## TASK INSTRUCTIONS
Only the lines from the one containing "58: (8, 91, 6.25)" through the final line below belong in the output, copied exactly and without pictures.

--------------------

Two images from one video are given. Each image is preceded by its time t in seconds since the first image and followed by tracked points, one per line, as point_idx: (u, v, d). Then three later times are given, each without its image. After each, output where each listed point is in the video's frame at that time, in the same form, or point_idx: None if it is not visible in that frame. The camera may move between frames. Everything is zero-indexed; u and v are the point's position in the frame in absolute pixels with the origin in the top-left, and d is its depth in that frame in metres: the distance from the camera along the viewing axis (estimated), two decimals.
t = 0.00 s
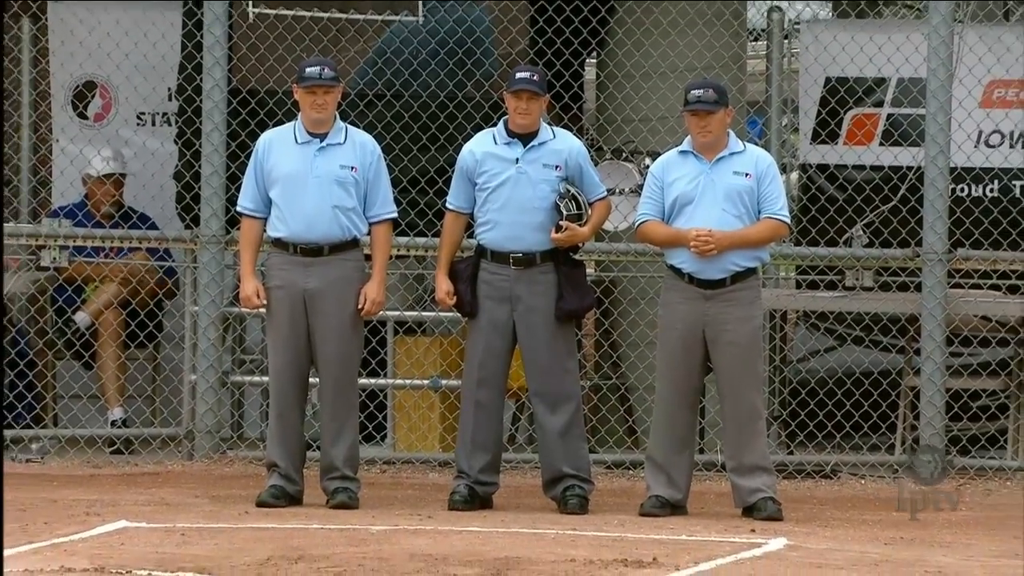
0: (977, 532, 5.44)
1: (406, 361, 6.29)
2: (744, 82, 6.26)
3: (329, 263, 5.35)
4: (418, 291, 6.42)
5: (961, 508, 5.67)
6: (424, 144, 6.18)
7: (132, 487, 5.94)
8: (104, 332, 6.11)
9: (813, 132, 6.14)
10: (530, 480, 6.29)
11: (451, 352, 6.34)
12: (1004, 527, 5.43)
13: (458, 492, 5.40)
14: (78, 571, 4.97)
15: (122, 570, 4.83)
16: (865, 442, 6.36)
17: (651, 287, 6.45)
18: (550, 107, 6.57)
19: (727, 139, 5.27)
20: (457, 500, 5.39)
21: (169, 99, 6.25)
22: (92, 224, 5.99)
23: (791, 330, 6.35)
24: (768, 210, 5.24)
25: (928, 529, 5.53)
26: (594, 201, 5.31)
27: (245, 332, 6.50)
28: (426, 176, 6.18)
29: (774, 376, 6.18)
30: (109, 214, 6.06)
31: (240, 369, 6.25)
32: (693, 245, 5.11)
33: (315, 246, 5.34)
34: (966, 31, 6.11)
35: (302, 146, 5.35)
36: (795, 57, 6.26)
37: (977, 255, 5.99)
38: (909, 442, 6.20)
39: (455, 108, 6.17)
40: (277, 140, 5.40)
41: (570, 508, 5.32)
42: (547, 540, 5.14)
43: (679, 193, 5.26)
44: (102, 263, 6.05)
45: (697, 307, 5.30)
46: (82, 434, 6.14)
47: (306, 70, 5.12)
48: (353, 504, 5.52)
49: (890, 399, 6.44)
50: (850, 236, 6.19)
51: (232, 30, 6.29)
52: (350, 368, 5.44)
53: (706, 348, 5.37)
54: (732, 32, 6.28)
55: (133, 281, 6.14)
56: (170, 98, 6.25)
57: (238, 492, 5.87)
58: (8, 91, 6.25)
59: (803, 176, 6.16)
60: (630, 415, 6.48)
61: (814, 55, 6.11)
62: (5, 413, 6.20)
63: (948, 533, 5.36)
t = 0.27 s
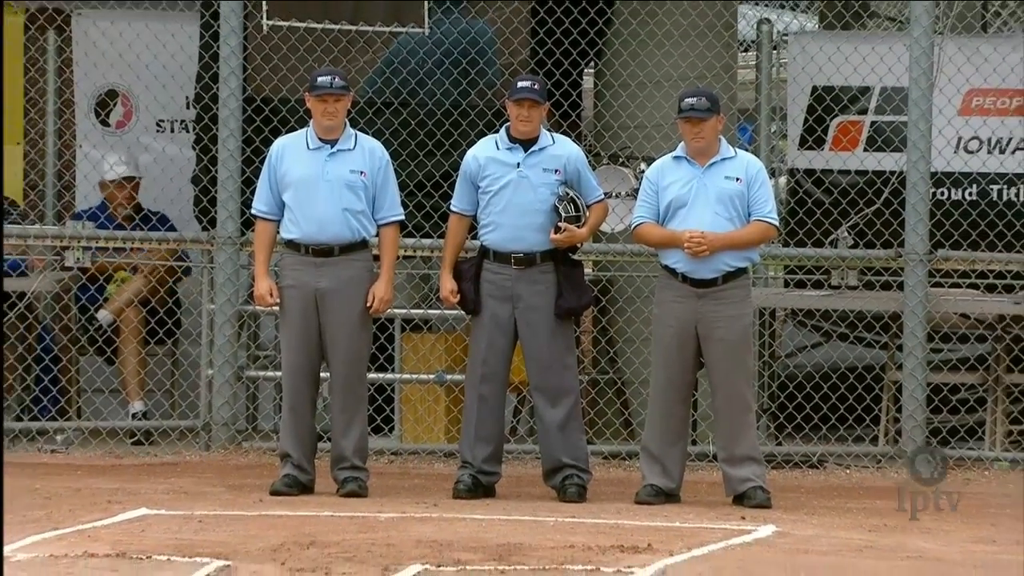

--------------------

## SOLUTION TO THE PROBLEM
58: (8, 91, 6.25)
59: (803, 176, 6.16)
60: (630, 415, 6.48)
61: (814, 55, 6.11)
62: (5, 413, 6.20)
63: (948, 533, 5.36)
t = 0.27 s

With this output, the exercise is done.